» **Source extract**
========================

9. Having bestowed my consideration to the matter, I find the plaintiffs
to be not satisfying the essential tests, neither of a prima facie case nor of
irreparable injury nor of balance of convenience.
10. The grievance of the plaintiffs is with respect to a particular contract
placed by the Indian Railways on the defendant. The nature and scope of the
work and the earnings of the defendant therefrom are ascertainable. If at all
the plaintiffs ultimately succeed, it would be open to the plaintiffs to assess
and prove the damage if any suffered by the plaintiffs; though it may be
noticed that the plaintiffs in the suit have not claimed the relief of recovery
of damages. It can thus not be said that the injury even if any to the plaintiffs
would be irreparable.
11. As far as the ingredient of balance of convenience is concerned, the
result of the interim relief claimed by the plaintiffs would be interference
with the contract placed by the Indian Railways on the defendant. If the case
made by the plaintiffs in this suit were to be accepted, it is not the defendant
alone who has to be restrained from supplying the spare parts of and
overhauling of Automatic Twist Locks supplied by the plaintiffs. In fact it is
the Railways who are the ultimate consumer of the said Automatic Twist
Locks who have to be restrained from giving the contract for supply of spare
parts and overhauling of the said Automatic Twist Locks to anybody else
than the plaintiffs. However the plaintiffs while making the said supplies did
not insist on any such condition. The plaintiffs must have been aware that
the Automatic Twist Locks supplied by them would need replacement of
parts, overhauling and repair. If it is the case of the plaintiffs that none else
is entitled to manufacture the said spare parts, the plaintiffs should have
imposed such condition while making the supplies. It is inexplicable as to
why the plaintiffs did not do so. The plaintiffs cannot now be permitted to
have any better rights than they contracted for, particularly at the interim
stage. Thus the balance of convenience is also not in favour of the plaintiffs.

========================

» **Given material**

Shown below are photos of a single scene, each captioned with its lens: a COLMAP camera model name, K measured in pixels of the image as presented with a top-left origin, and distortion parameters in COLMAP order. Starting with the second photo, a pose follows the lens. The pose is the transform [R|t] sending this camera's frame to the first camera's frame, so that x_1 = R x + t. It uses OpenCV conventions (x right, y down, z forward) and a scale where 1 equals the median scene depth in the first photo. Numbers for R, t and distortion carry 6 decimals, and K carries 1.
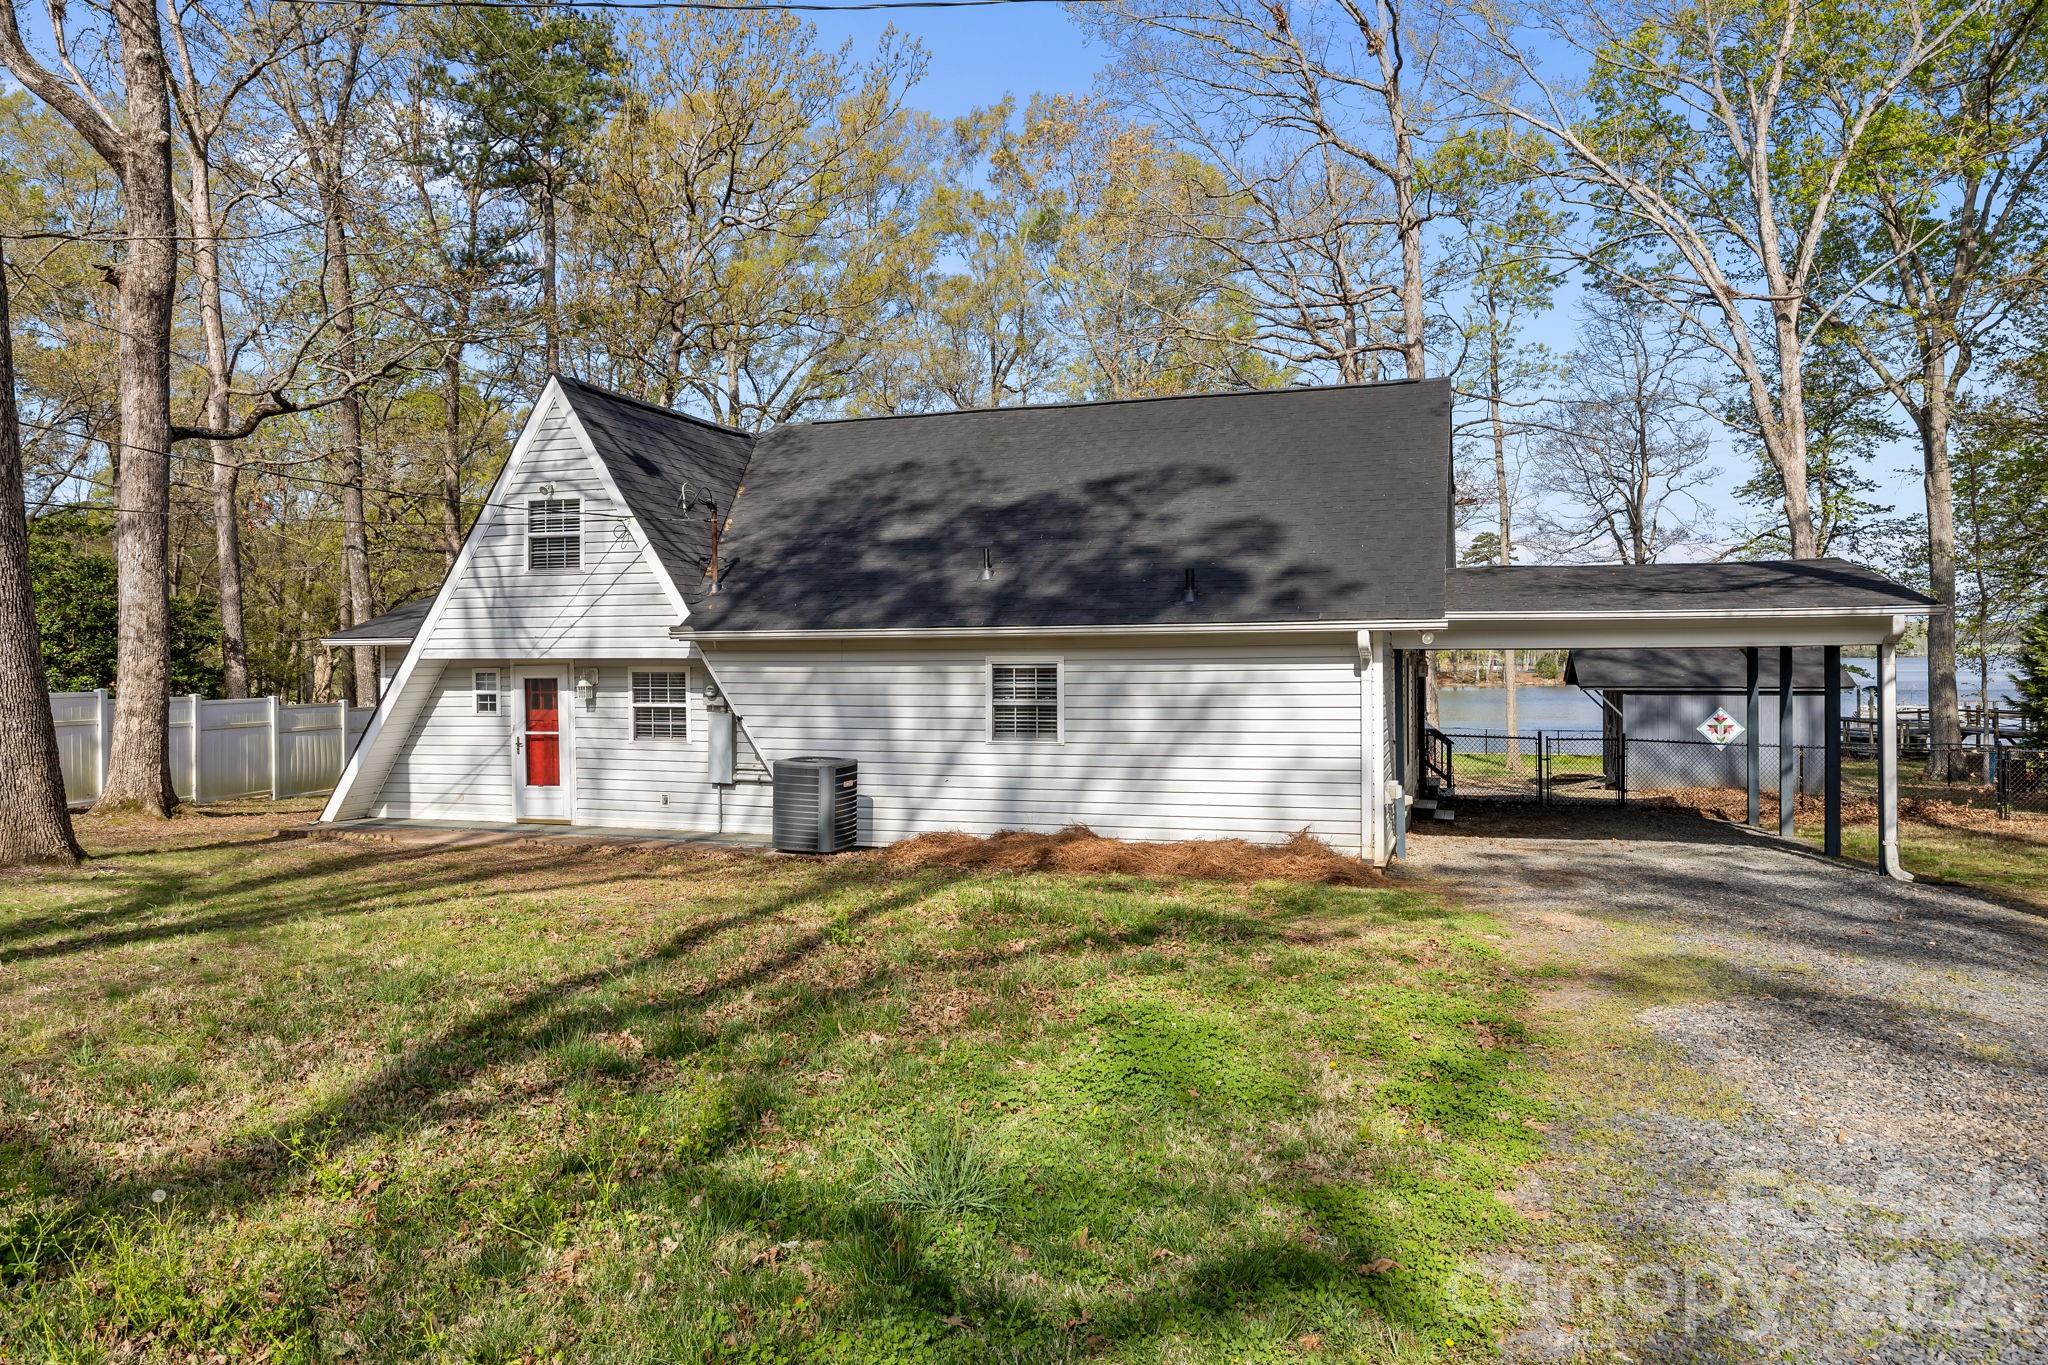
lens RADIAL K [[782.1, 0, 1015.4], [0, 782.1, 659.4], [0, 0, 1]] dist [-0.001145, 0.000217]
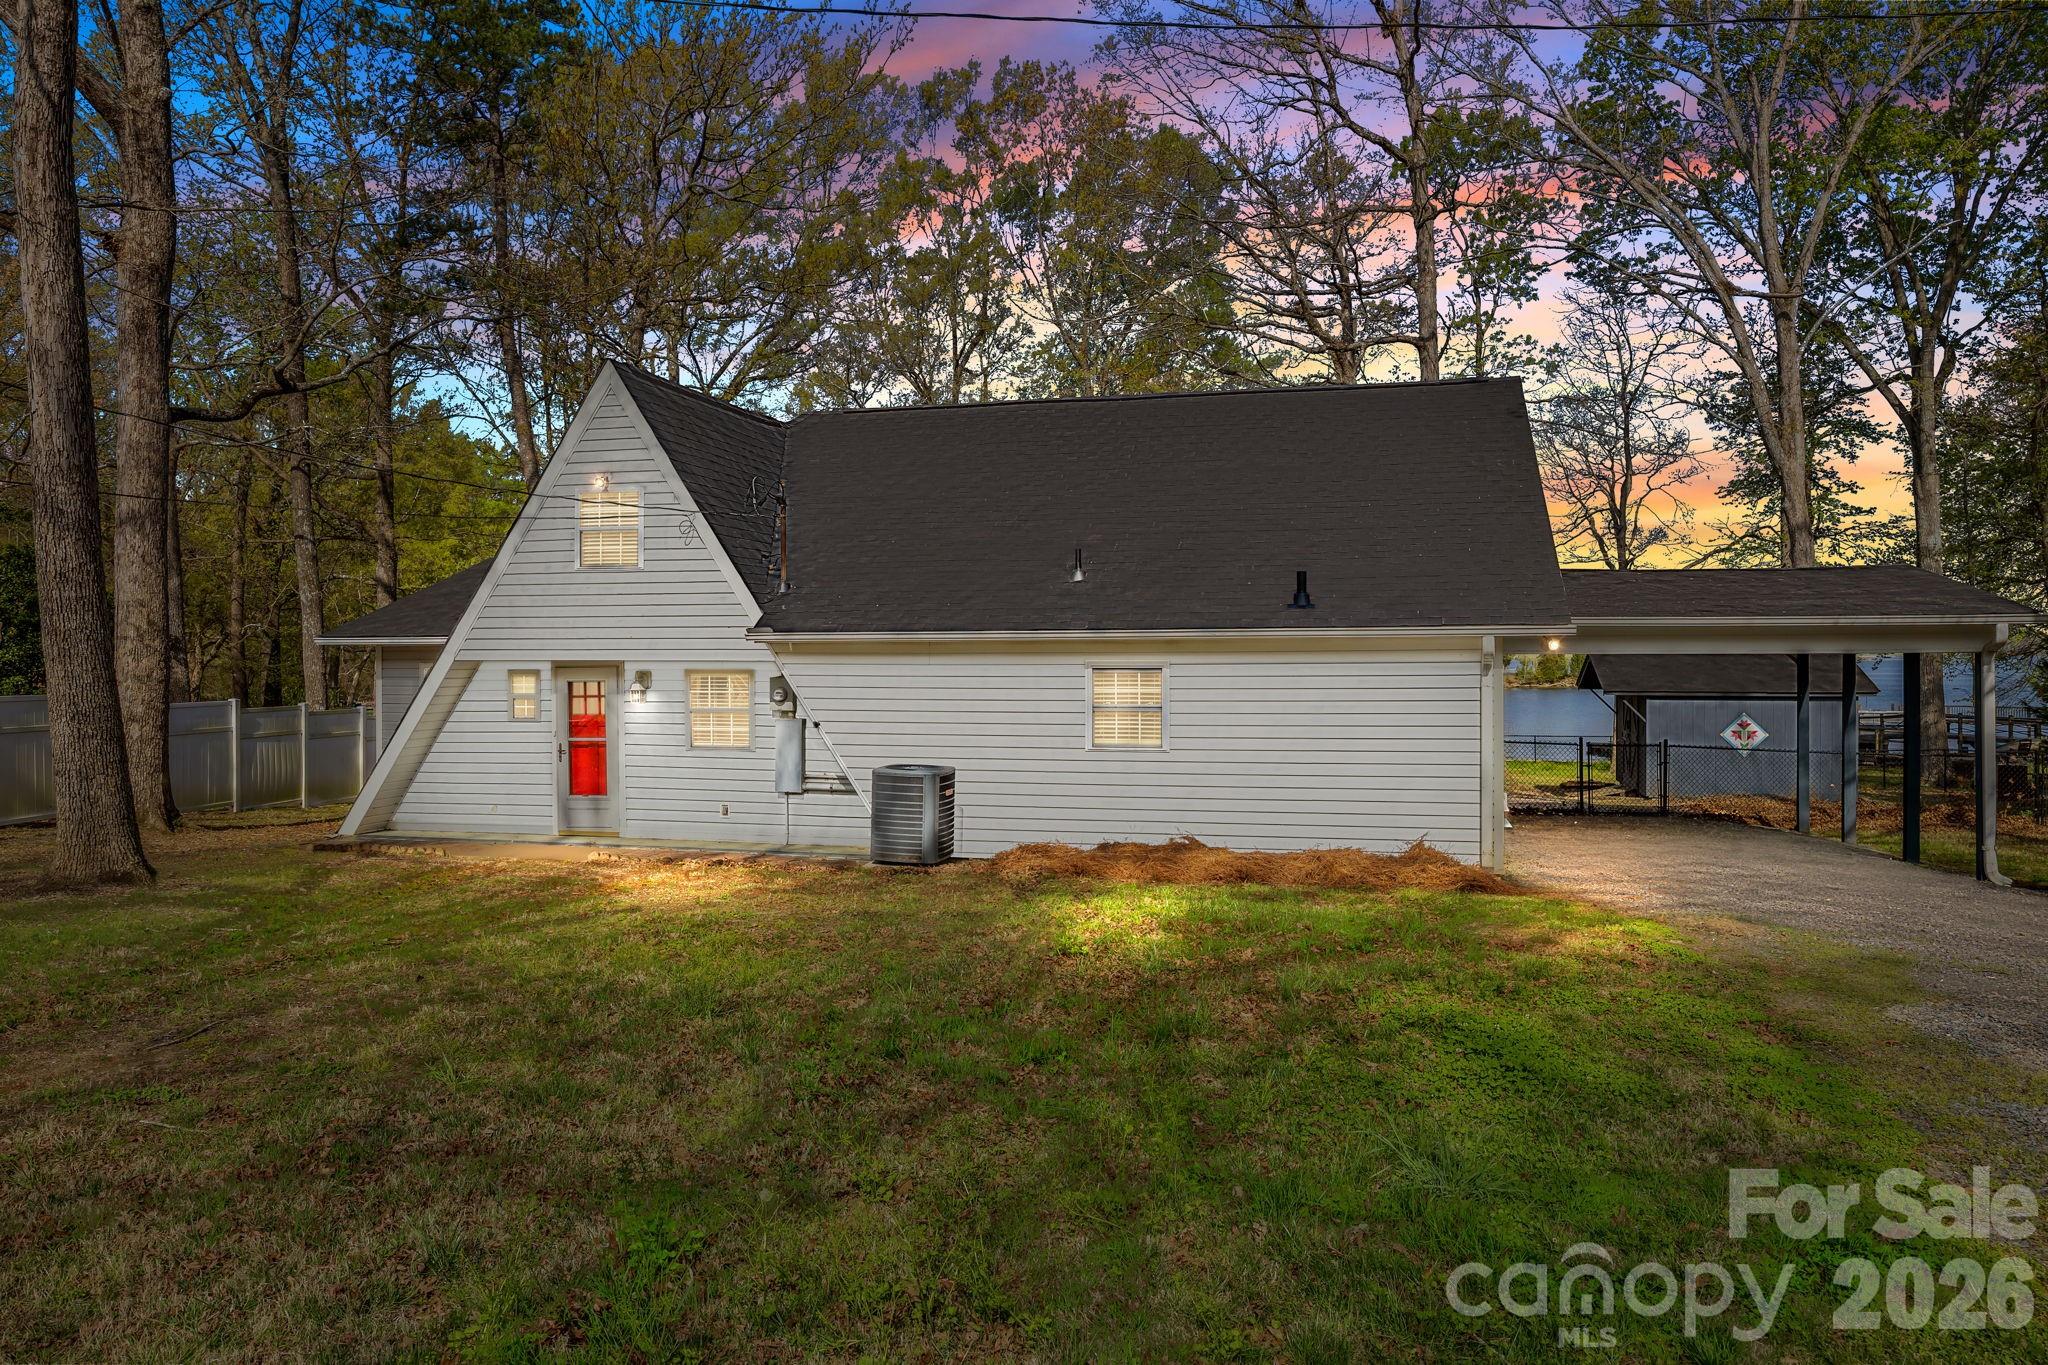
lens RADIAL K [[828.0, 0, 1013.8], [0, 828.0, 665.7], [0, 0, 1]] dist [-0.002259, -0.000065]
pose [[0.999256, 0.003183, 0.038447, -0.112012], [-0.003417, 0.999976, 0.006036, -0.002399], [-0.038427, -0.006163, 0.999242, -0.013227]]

========================

» **Tasks and exercises**
a) Name the essential tests that the injunction ruling excerpt says the plaintiffs fail to satisfy.
b) Write the next part of the injunction ruling excerpt, picking up right after its final sentence.

» **Answers in order**
a)
- Prima facie case
- Irreparable injury
- Balance of convenience

b)
12. As would be obvious from the narration of the pleadings, the plaintiffs
cannot be said to be having a prima facie case either. Though the plaintiffs
have refuted the plea in the written statement of the Intellectual Property
Right sought to be protected in the suit being a design and not a copyright
but the plaintiffs themselves have pleaded having applied for registration
thereof as a design. However as per Section 15 of the Copyright Act, upon
the application for registration as a design being made, the copyright if any
therein is deemed to have been surrendered / abandoned.
13. The application thus fails and is dismissed.
CS(OS) 160/2013.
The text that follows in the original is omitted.